## What you should do:
Convert the lines of every row below into a JSON list of strings, one string per line, with blank lines dropped. Leave the pictures out of the answer.

## Input for this task:
## Start

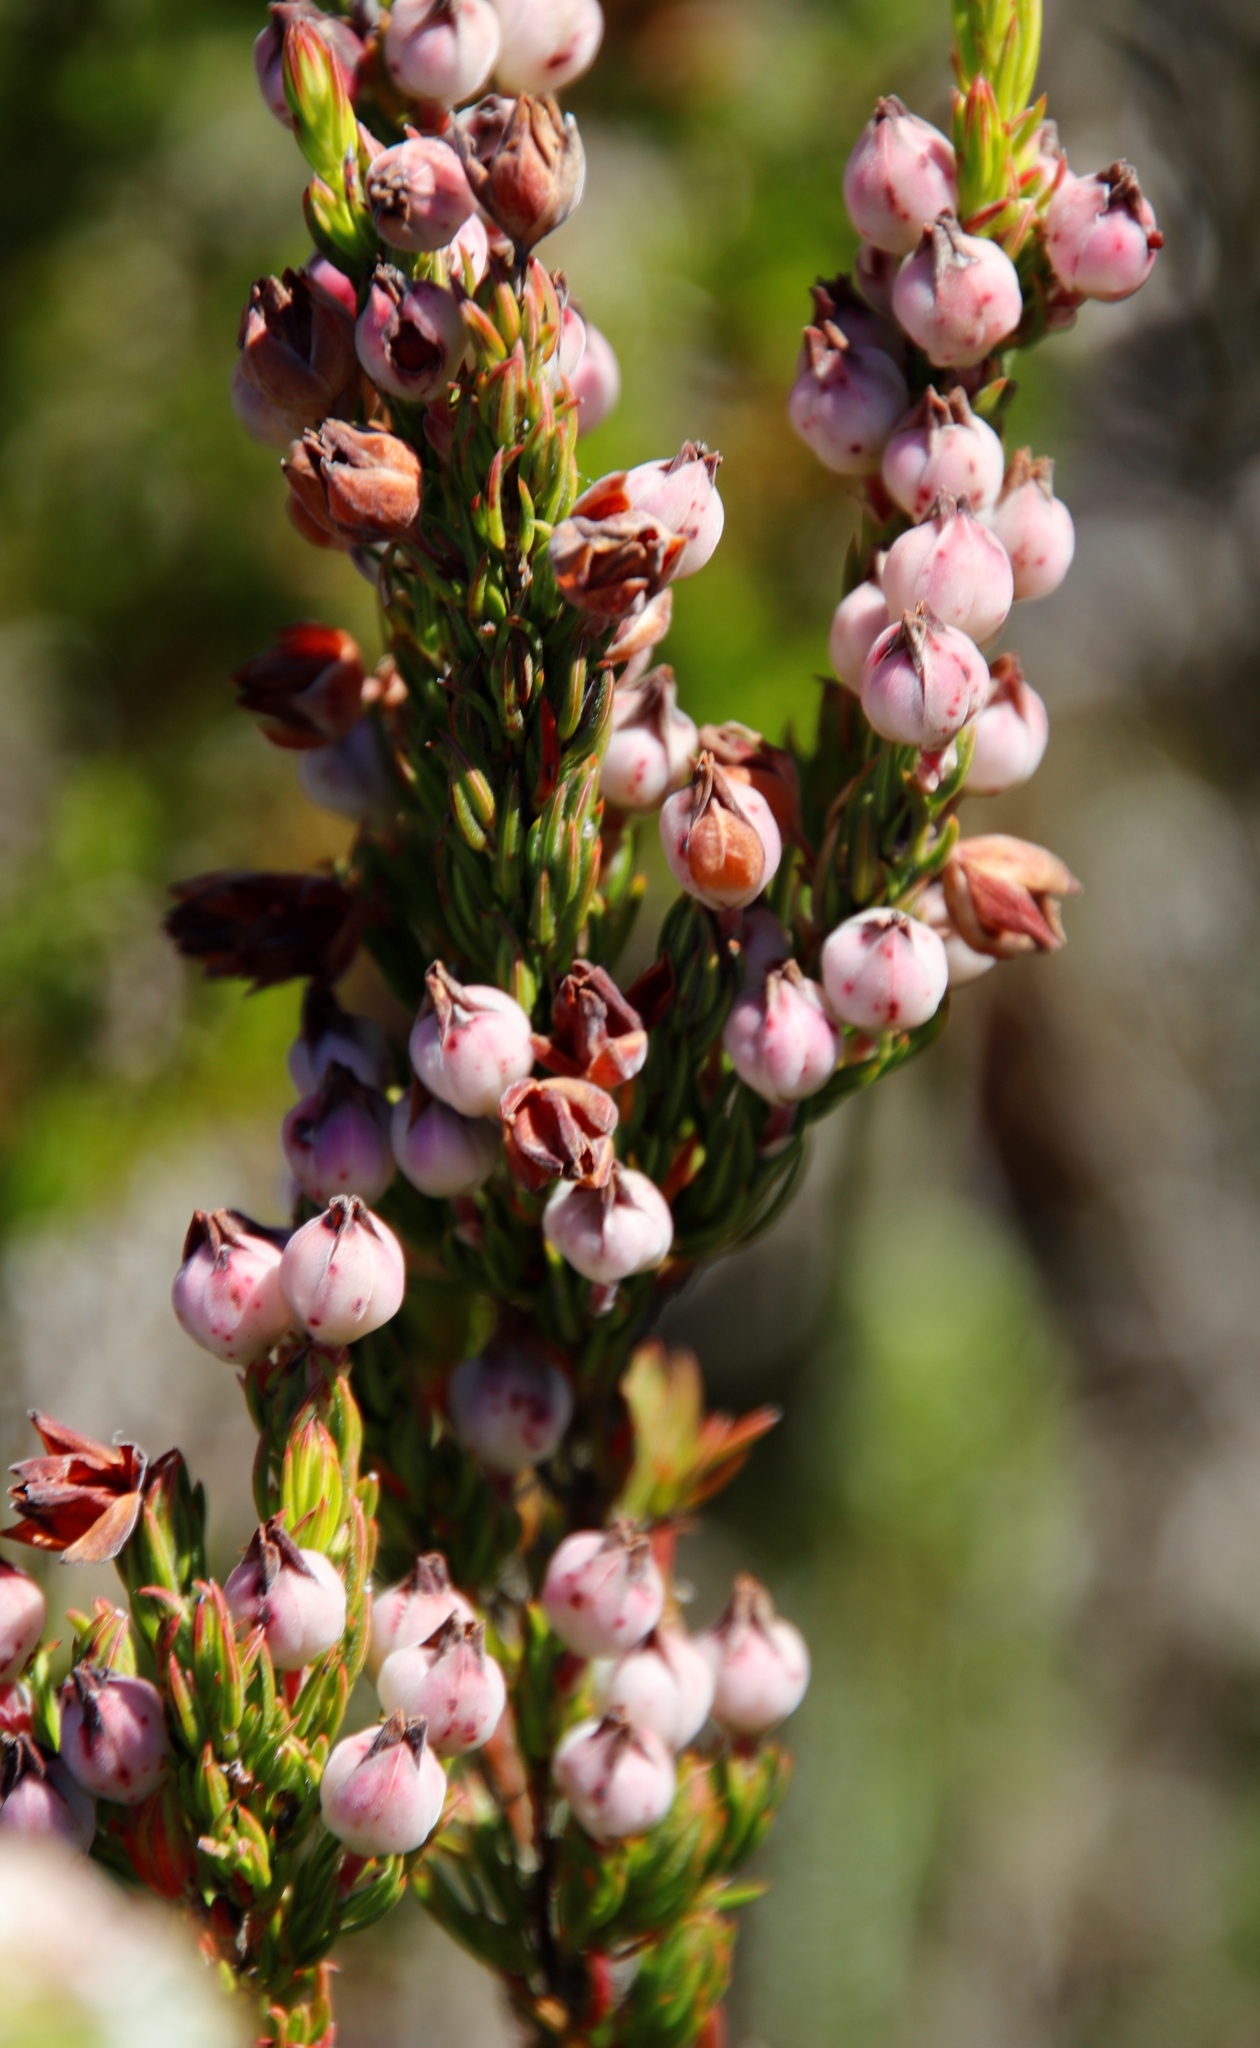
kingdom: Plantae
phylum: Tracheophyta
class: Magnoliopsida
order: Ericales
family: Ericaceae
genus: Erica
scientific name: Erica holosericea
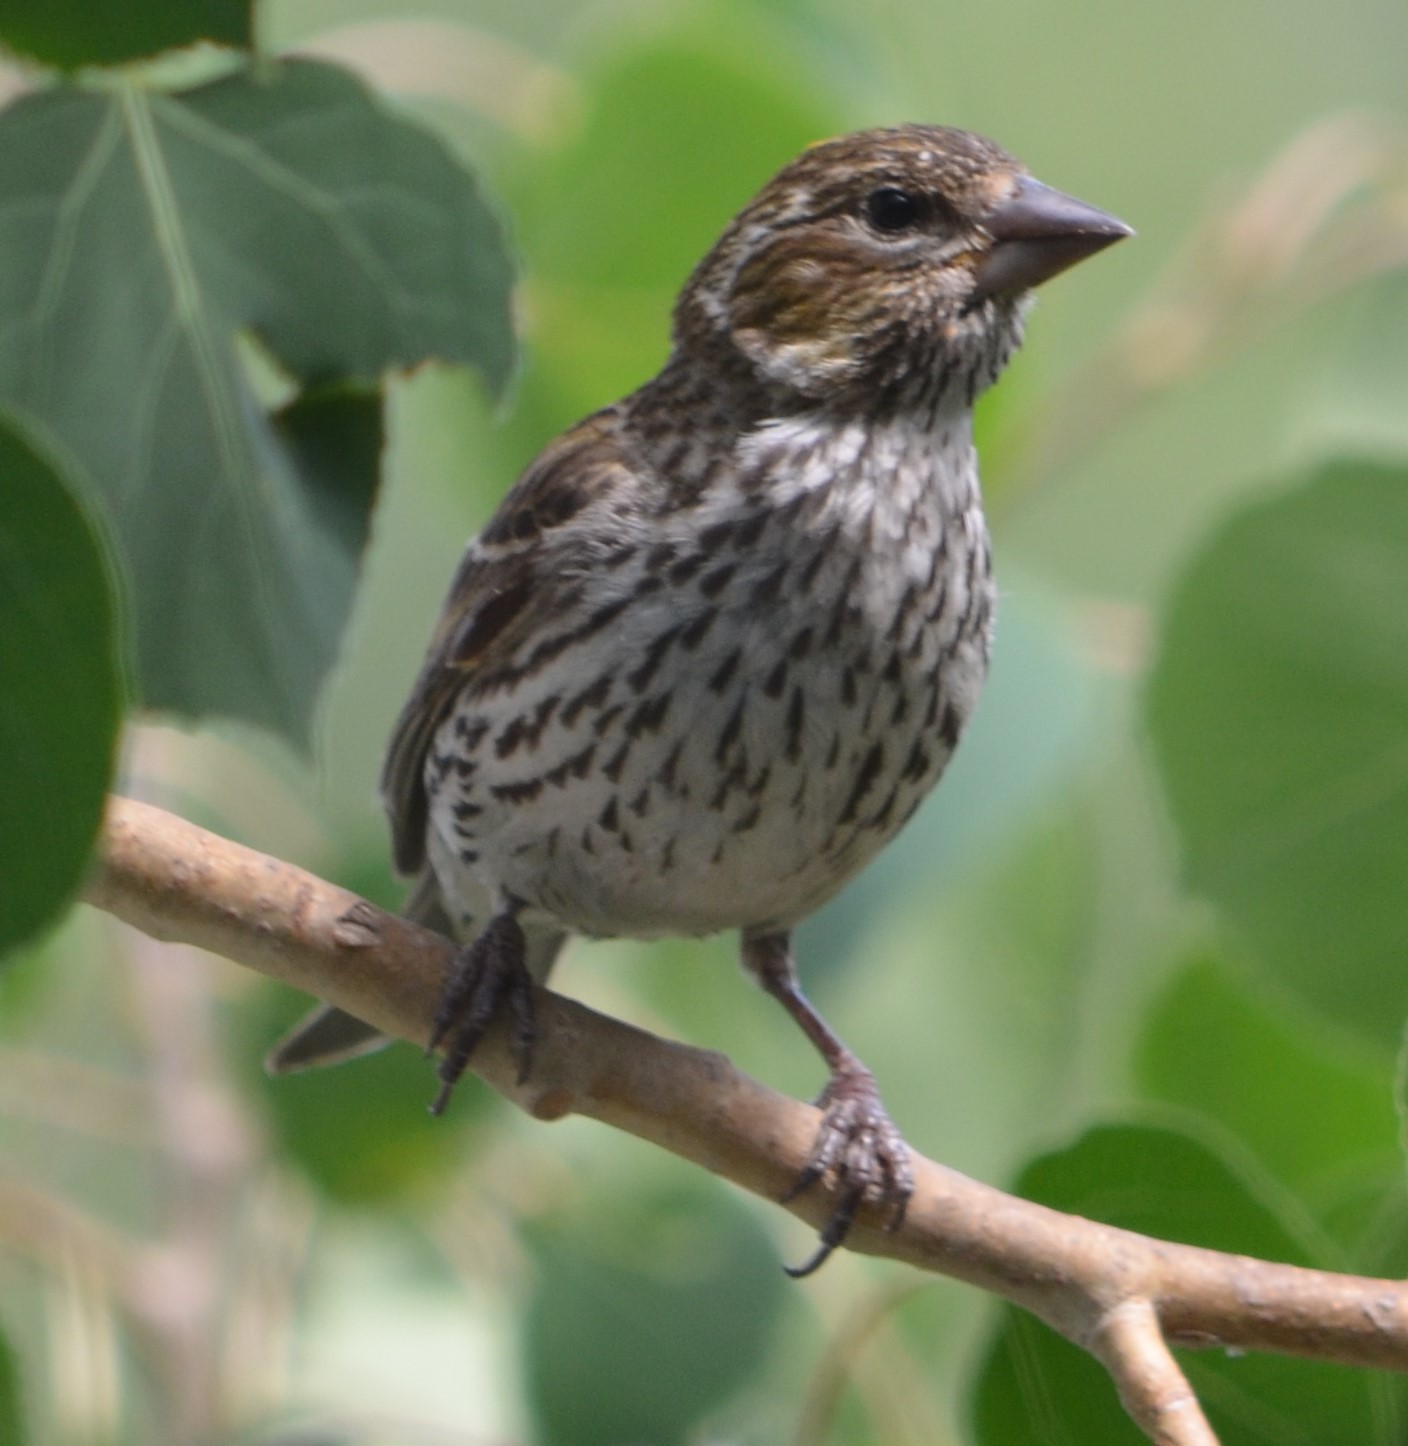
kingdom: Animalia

## End

## Correct output:
[
  "kingdom: Plantae",
  "phylum: Tracheophyta",
  "class: Magnoliopsida",
  "order: Ericales",
  "family: Ericaceae",
  "genus: Erica",
  "scientific name: Erica holosericea",
  "kingdom: Animalia"
]